[CBMC] Recovering a plain text using only CRC64 hash

Previously, I've shown how to recover a short (printable) text by CRC32, using KLEE. This time the task is harder -- is it possible to recover a 12-char string by its CRC64 hash? (Bruteforce is not the option.)

Common sense says no, but if the input string is constrained in some way (say, it can consist only of a..z symbols and space), then it's possible:

#include <assert.h>
#include <stdio.h>
#include <string.h>
#include <stdint.h>
#include <inttypes.h>

uint64_t CRC64(uint64_t crc, uint8_t *buf, size_t len)
{
        int k;

        crc = ~crc;
        while (len--)
        {
                crc ^= *buf++;
                for (k = 0; k < 8; k++)
                        crc = crc & 1UL ? (crc >> 1) ^ 0x42f0e1eba9ea3693UL : crc >> 1;
        }
        return crc;
}

//#define STR "lorem ipsum "
#define STRLEN 12
#define HASH 0x791b385d86c37ffc

void check()
{
	char buf[STRLEN+1];
	buf[STRLEN]=0;
	int string_correct=1;
	for (int i=0; i<STRLEN; i++)
	{
		uint8_t t=buf[i];
		int char_correct=(t==' ' || (t>='a' && t<='z'));
		if (!char_correct)
			string_correct=0;
	};
	if (string_correct)
	{
		assert (CRC64(0, buf, STRLEN)!=HASH);
	};
};

int main()
{
};   

CBMC do the job very fast:

cbmc --trace --function check 1.c

...

CBMC version 5.10 (cbmc-5.10) 64-bit x86_64 linux
Parsing crc64.c
Converting
Type-checking crc64
Generating GOTO Program
Adding CPROVER library (x86_64)
Removal of function pointers and virtual functions
Generic Property Instrumentation
Running with 8 object bits, 56 offset bits (default)
Starting Bounded Model Checking
Unwinding loop check.0 iteration 1 file crc64.c line 30 function check thread 0
Unwinding loop check.0 iteration 2 file crc64.c line 30 function check thread 0

...

Unwinding loop CRC64.0 iteration 8 file crc64.c line 15 function CRC64 thread 0
Unwinding loop CRC64.1 iteration 12 file crc64.c line 12 function CRC64 thread 0
size of program expression: 705 steps
simple slicing removed 4 assignments
Generated 1 VCC(s), 1 remaining after simplification
Passing problem to propositional reduction
converting SSA
Running propositional reduction
Post-processing
Solving with MiniSAT 2.2.1 with simplifier
5883 variables, 13598 clauses
SAT checker: instance is SATISFIABLE
Runtime decision procedure: 0.118034s

** Results:
[check.assertion.1] assertion CRC64(0, buf, STRLEN)!=HASH: FAILURE

Trace for check.assertion.1:

State 17 file crc64.c line 27 function check thread 0
----------------------------------------------------
  buf={ 'l', 'o', 'r', 'e', 'm', ' ', 'i', 'p', 's', 'u', 'm', ' ', 0 } ({ 01101100, 01101111, 01110010, 01100101, 01101101, 00100000, 01101001, 01110000, 01110011, 01110101, 01101101, 00100000, 00000000 })

...

This is it! Indeed, a CRC64 hash has 64 bits. But how many bits has a 12-character string, where each symbol can be one of 27?

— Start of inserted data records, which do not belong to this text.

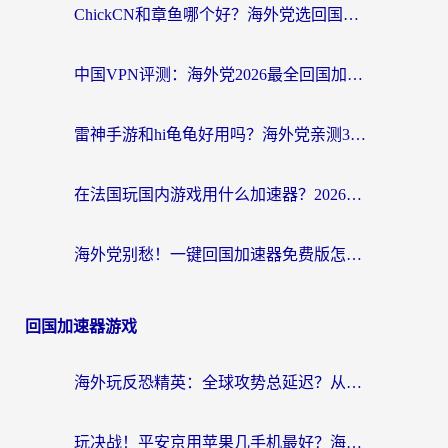
ChickCN和章鱼哪个好？海外党选回国加速器的3个关键维度 + 实用避坑指南
中国VPN评测：海外党2026最全回国加速器选择指南，告别地区限制不踩坑
雷神手游和hi龟龟好用吗？海外党亲测3款回国加速器，教你选对国外到国内加速器
在法国玩国内游戏用什么加速器？2026实测解决延迟卡顿的实用指南
海外党别愁！一键回国加速器免费版怎么选？从踩坑到流畅访问的全攻略
回国加速器游戏
海外玩反恐精英：全球攻势总延迟？从瑞典玩神武4到外国玩黎明觉醒，选对加速器才是关键！
玩决战！平安京用苹果几手机最好？海外党必看的设备+加速器双攻略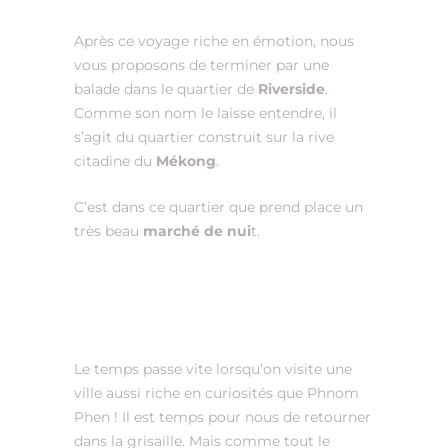
Après ce voyage riche en émotion, nous
vous proposons de terminer par une
balade dans le quartier de
Riverside
.
Comme son nom le laisse entendre, il
s’agit du quartier construit sur la rive
citadine du
Mékong
.
C’est dans ce quartier que prend place un
très beau
marché de nui
t.
Le temps passe vite lorsqu’on visite une
ville aussi riche en curiosités que Phnom
Phen ! Il est temps pour nous de retourner
dans la grisaille. Mais comme tout le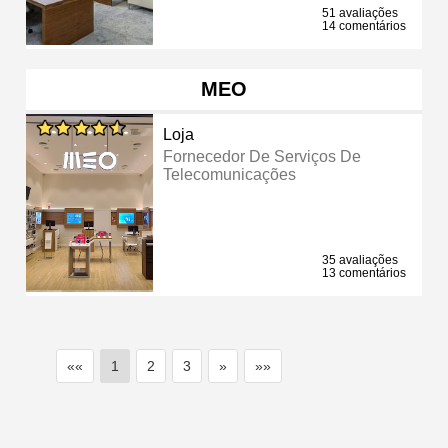
51 avaliações
14 comentários
MEO
Loja
Fornecedor De Serviços De
Telecomunicações
35 avaliações
13 comentários
««
1
2
3
»
»»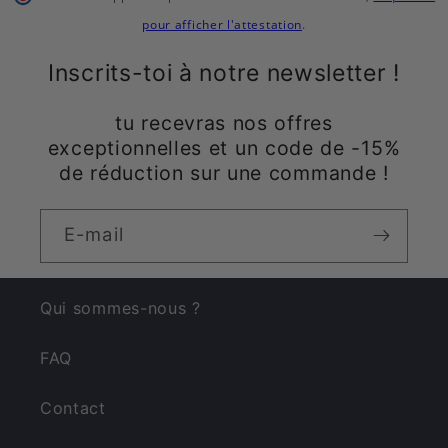
pour afficher l'attestation
.
Inscrits-toi à notre newsletter !
tu recevras nos offres
exceptionnelles et un code de -15%
de réduction sur une commande !
E-mail
Qui sommes-nous ?
FAQ
Contact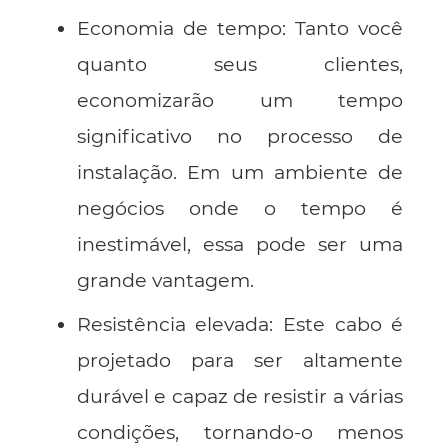
Economia de tempo
: Tanto você
quanto seus clientes,
economizarão um tempo
significativo no processo de
instalação. Em um ambiente de
negócios onde o tempo é
inestimável, essa pode ser uma
grande vantagem.
Resistência elevada
: Este cabo é
projetado para ser altamente
durável e capaz de resistir a várias
condições, tornando-o menos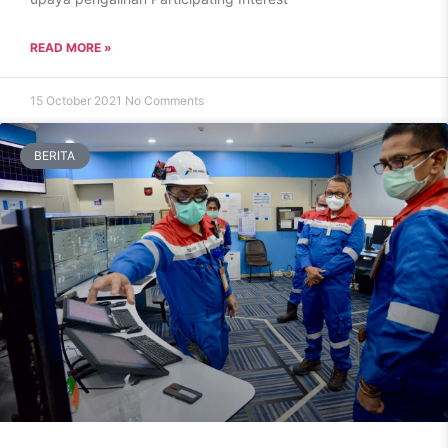
READ MORE »
15 October 2021
No Comments
BERITA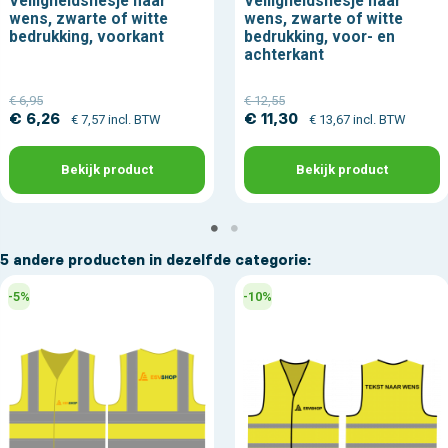
Veiligheidshesje naar
Veiligheidshesje naar
wens, zwarte of witte
wens, zwarte of witte
bedrukking, voorkant
bedrukking, voor- en
achterkant
€ 6,95
€ 12,55
€ 6,26
€ 11,30
€ 7,57 incl. BTW
€ 13,67 incl. BTW
Bekijk product
Bekijk product
5 andere producten in dezelfde categorie:
-5%
-10%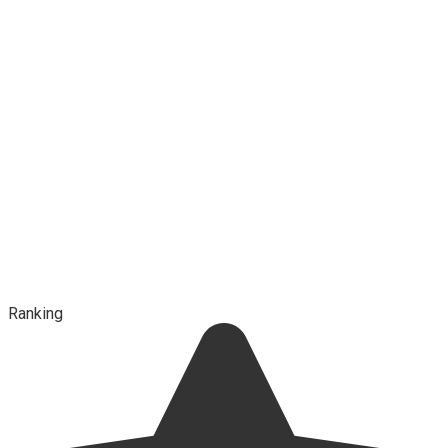
Ranking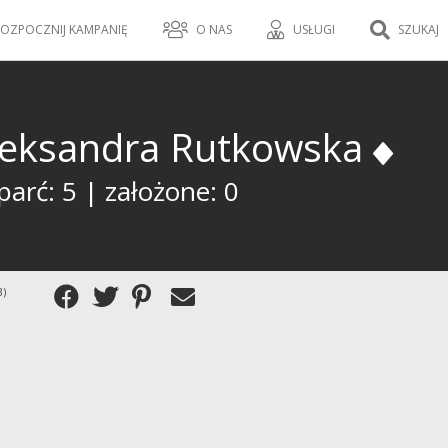
OZPOCZNIJ KAMPANIĘ
O NAS
USŁUGI
SZUKAJ
leksandra Rutkowska
arć: 5 | założone: 0
3)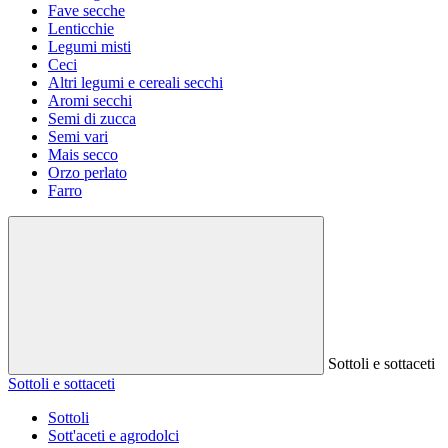
Fave secche
Lenticchie
Legumi misti
Ceci
Altri legumi e cereali secchi
Aromi secchi
Semi di zucca
Semi vari
Mais secco
Orzo perlato
Farro
Sottoli e sottaceti
Sottoli e sottaceti
Sottoli
Sott'aceti e agrodolci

$log_2(27^{12}) \approx 57$ bits.

I've failed when trying 13-char string: $log_2(27^{13}) \approx 61$ bits (closer to 64). CBMC can easily find a 13-char string satisfying our 64-bit CRC64 hash, but the result is different from "lorem ipsum". Perhaps, we could enumerate all possible strings using SMT solver...

Thanks to Martin Nyx Brain again, for help.